Intrinsic matrix estimation data

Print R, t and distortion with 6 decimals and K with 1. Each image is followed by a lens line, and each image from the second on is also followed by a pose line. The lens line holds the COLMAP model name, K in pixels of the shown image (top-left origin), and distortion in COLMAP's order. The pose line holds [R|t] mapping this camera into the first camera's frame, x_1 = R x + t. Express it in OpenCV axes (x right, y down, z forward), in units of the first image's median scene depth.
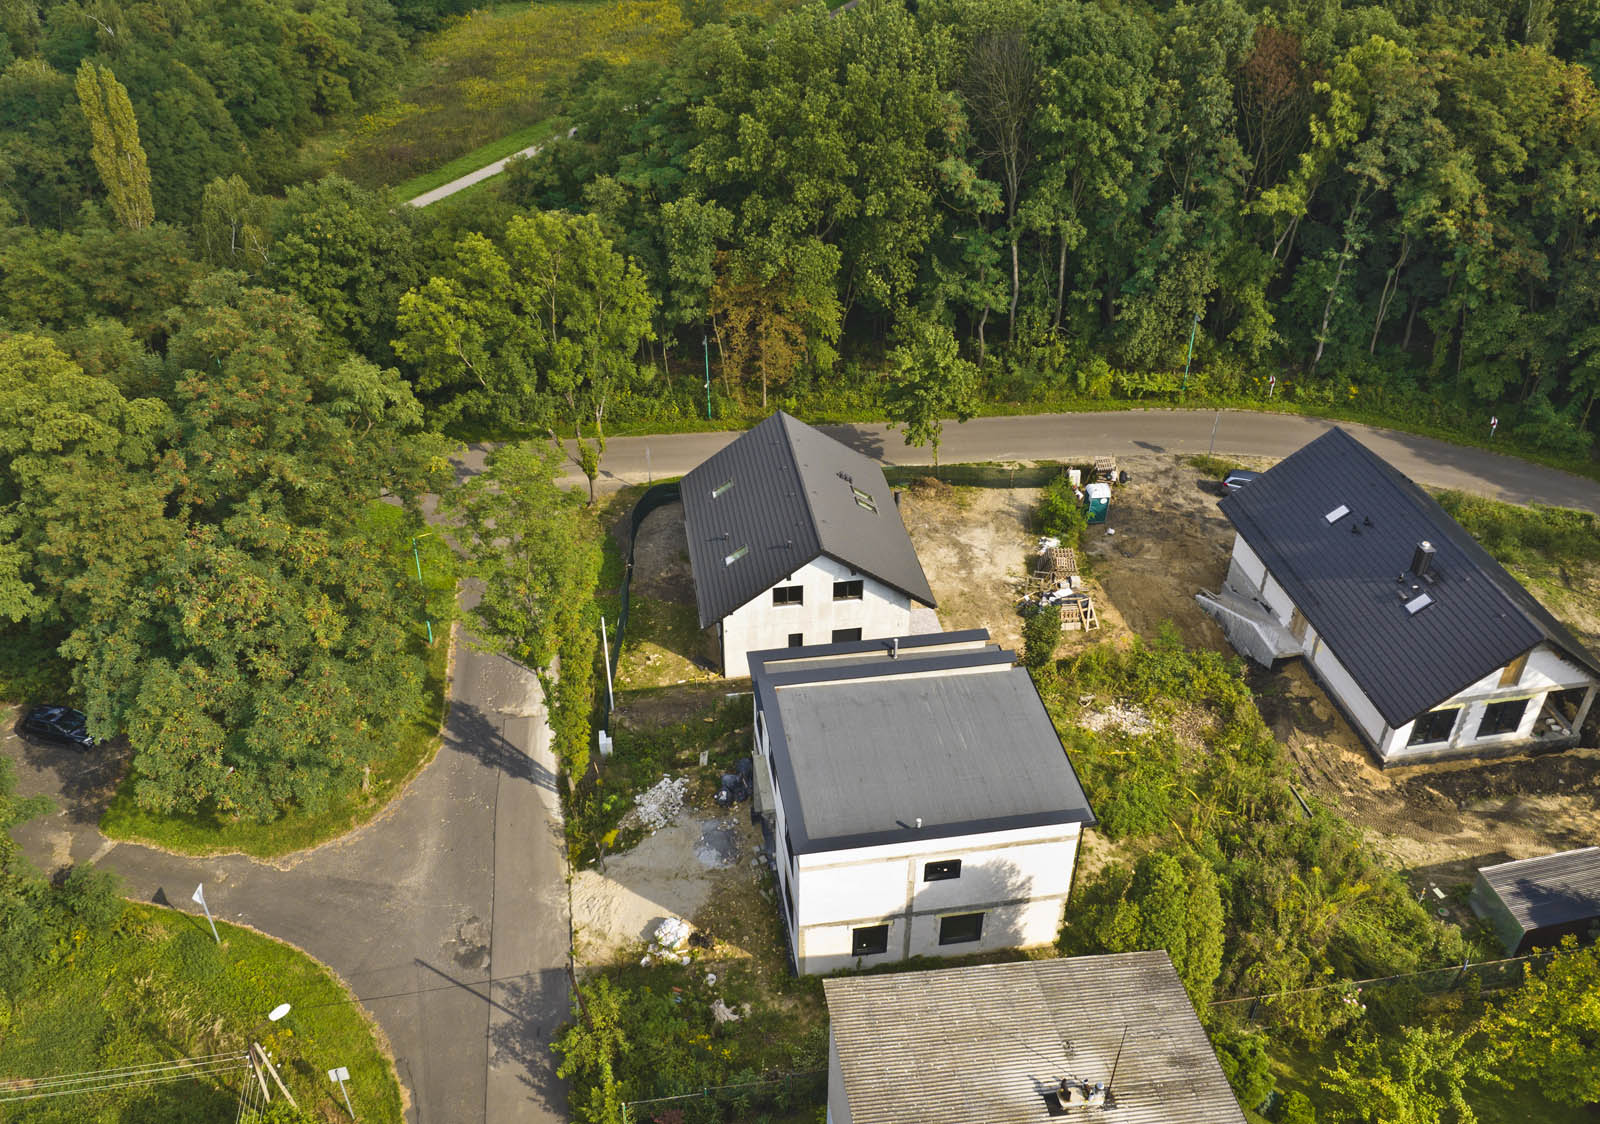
lens RADIAL K [[1371.2, 0, 800.0], [0, 1371.2, 562.0], [0, 0, 1]] dist [-0.016421, -0.016903]
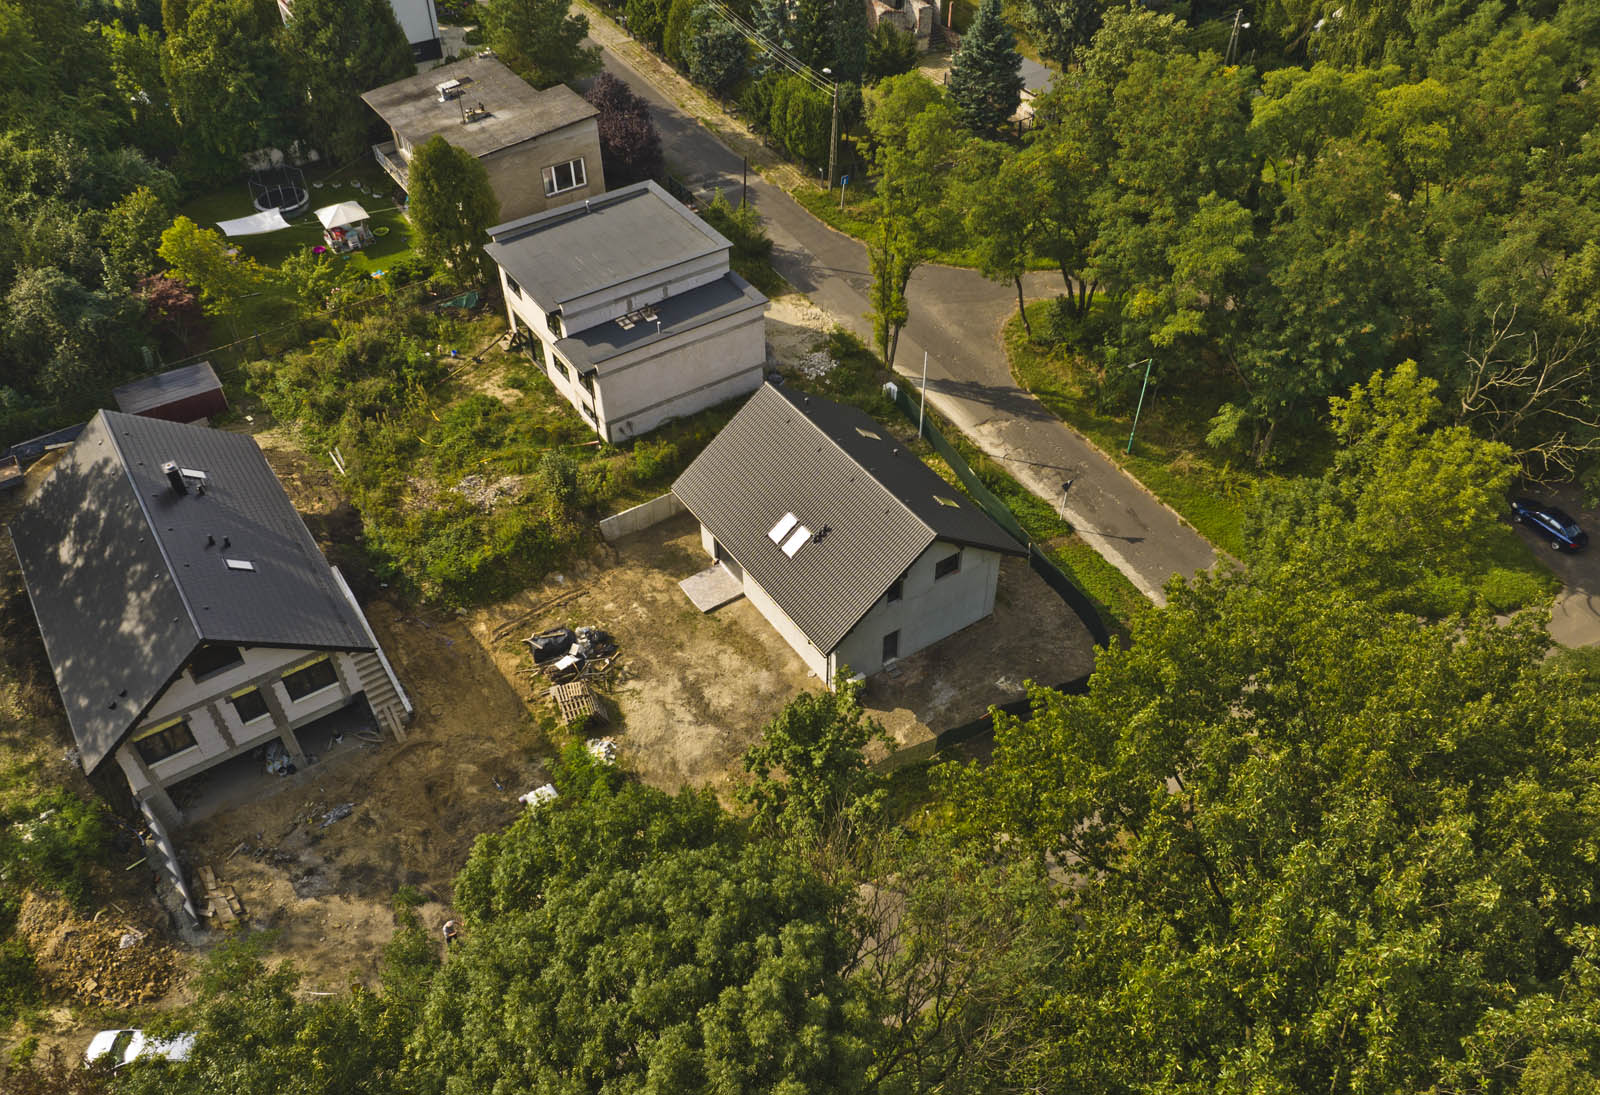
lens RADIAL K [[1257.9, 0, 800.0], [0, 1257.9, 547.5], [0, 0, 1]] dist [-0.009441, -0.001392]
pose [[-0.911483, 0.281622, -0.299815, 0.291341], [-0.232111, 0.249610, 0.940117, -0.816753], [0.339594, 0.926490, -0.162147, 1.178632]]
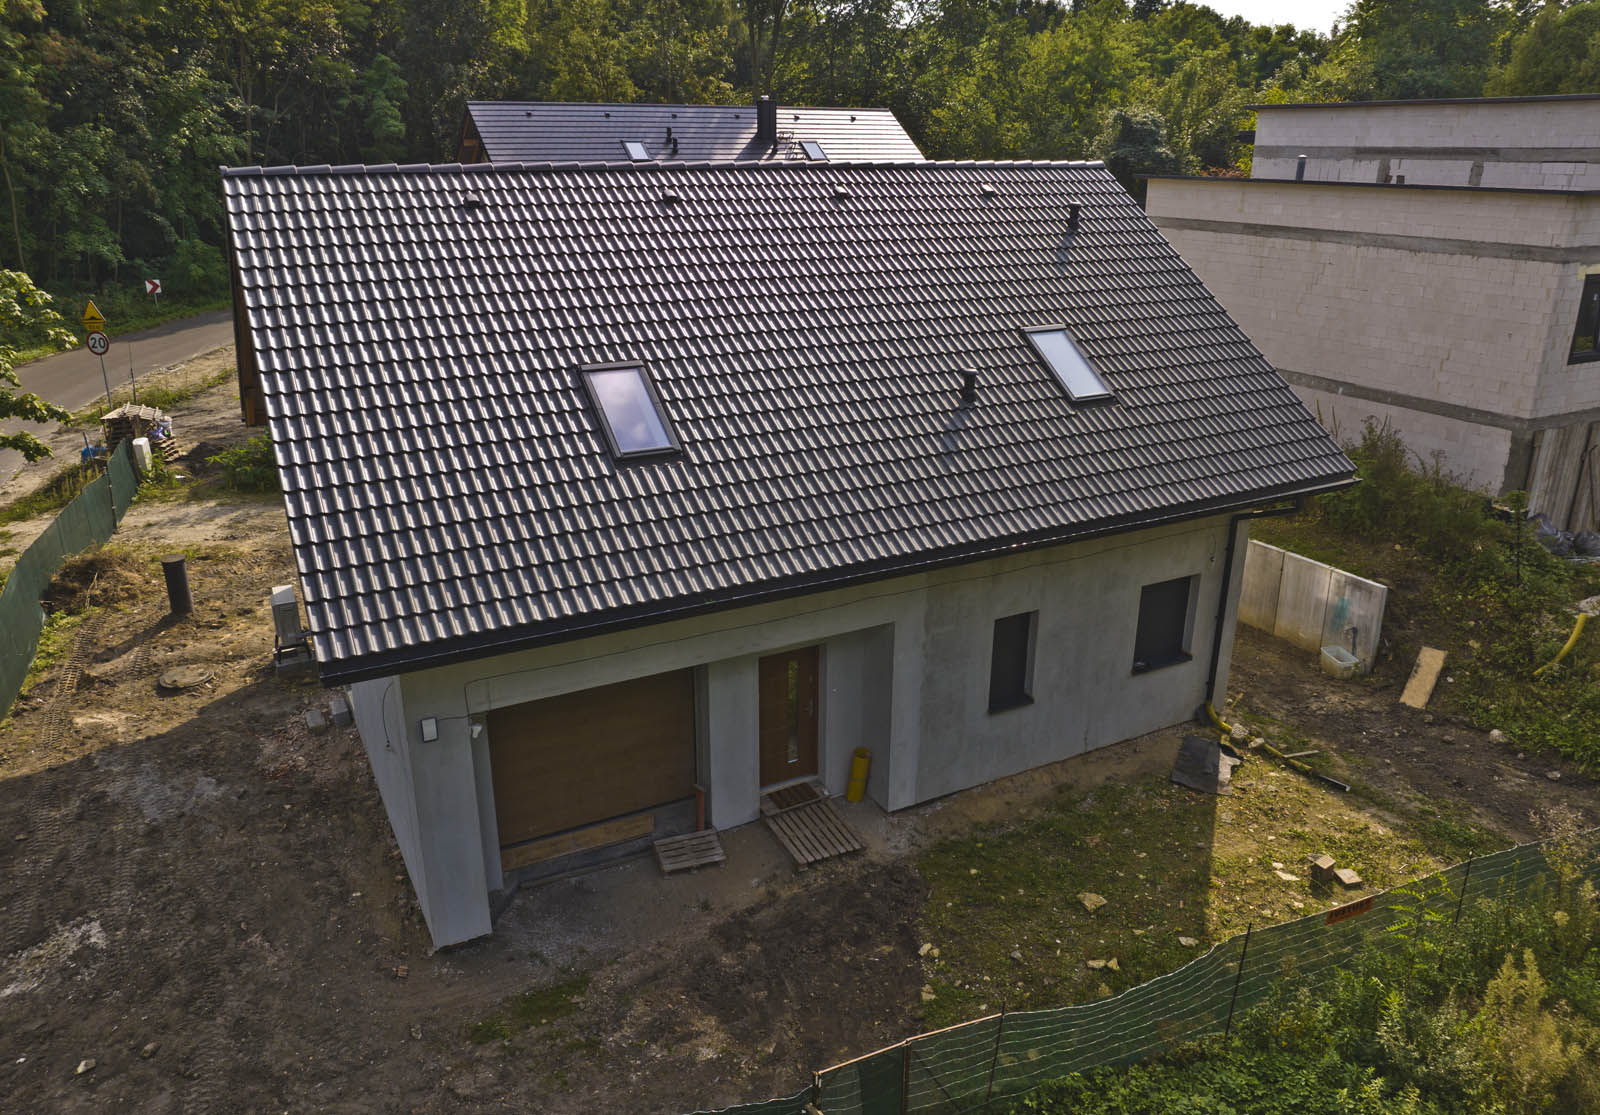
lens RADIAL K [[1133.5, 0, 795.5], [0, 1133.5, 564.2], [0, 0, 1]] dist [-0.065974, 0.040636]
pose [[-0.325172, -0.330886, 0.885877, -0.233548], [0.540833, 0.703388, 0.461243, -0.106384], [-0.775734, 0.629095, -0.049768, 1.051904]]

> **Task item**
Tally the lines in the listing that contain the string "lens", treating case as significant. How many are there? Reply with only the number.

> **Written solution**
4